EXERCISE DETAILS
Copy the lines word for word, starting at the first one and ending with the line that contains "Тактильный маркер —".

DATA EXTRACTS
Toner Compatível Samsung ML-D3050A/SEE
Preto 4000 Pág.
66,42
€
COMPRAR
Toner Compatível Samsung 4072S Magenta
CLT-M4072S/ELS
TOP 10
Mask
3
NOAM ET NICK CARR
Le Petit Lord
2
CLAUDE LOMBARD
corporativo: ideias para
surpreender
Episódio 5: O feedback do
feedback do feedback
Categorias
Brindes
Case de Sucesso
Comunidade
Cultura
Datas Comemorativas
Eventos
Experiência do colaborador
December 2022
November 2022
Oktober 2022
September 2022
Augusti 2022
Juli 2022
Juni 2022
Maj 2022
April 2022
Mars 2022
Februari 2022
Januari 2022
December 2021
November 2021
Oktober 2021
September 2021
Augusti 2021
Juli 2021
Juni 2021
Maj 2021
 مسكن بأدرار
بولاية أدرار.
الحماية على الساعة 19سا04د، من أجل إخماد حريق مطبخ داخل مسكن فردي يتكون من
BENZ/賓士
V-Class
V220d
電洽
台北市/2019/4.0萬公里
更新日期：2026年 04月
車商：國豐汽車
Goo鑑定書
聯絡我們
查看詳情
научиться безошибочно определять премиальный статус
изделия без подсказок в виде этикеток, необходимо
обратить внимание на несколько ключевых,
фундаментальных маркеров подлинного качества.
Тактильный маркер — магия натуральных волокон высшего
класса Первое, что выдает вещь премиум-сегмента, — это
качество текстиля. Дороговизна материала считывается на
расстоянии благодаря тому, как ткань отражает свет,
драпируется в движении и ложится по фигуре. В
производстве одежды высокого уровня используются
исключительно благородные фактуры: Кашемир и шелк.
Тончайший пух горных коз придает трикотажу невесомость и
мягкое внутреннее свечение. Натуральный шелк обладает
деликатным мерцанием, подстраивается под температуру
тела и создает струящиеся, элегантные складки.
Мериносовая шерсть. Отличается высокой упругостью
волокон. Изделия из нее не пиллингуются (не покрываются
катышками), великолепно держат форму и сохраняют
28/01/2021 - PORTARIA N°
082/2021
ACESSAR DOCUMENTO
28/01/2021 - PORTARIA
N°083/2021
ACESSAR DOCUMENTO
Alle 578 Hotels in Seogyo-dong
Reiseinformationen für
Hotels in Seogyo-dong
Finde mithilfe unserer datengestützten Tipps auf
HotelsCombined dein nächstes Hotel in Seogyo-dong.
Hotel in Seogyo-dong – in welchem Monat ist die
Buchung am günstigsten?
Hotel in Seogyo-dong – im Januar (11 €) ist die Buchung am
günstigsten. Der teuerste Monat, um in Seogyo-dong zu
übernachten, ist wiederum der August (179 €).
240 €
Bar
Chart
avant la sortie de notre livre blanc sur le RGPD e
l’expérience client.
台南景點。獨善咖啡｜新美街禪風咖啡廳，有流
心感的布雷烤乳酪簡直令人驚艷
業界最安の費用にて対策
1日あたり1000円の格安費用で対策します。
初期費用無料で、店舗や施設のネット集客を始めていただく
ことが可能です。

WRITTEN SOLUTION
Toner Compatível Samsung ML-D3050A/SEE
Preto 4000 Pág.
66,42
€
COMPRAR
Toner Compatível Samsung 4072S Magenta
CLT-M4072S/ELS
TOP 10
Mask
3
NOAM ET NICK CARR
Le Petit Lord
2
CLAUDE LOMBARD
corporativo: ideias para
surpreender
Episódio 5: O feedback do
feedback do feedback
Categorias
Brindes
Case de Sucesso
Comunidade
Cultura
Datas Comemorativas
Eventos
Experiência do colaborador
December 2022
November 2022
Oktober 2022
September 2022
Augusti 2022
Juli 2022
Juni 2022
Maj 2022
April 2022
Mars 2022
Februari 2022
Januari 2022
December 2021
November 2021
Oktober 2021
September 2021
Augusti 2021
Juli 2021
Juni 2021
Maj 2021
 مسكن بأدرار
بولاية أدرار.
الحماية على الساعة 19سا04د، من أجل إخماد حريق مطبخ داخل مسكن فردي يتكون من
BENZ/賓士
V-Class
V220d
電洽
台北市/2019/4.0萬公里
更新日期：2026年 04月
車商：國豐汽車
Goo鑑定書
聯絡我們
查看詳情
научиться безошибочно определять премиальный статус
изделия без подсказок в виде этикеток, необходимо
обратить внимание на несколько ключевых,
фундаментальных маркеров подлинного качества.
Тактильный маркер — магия натуральных волокон высшего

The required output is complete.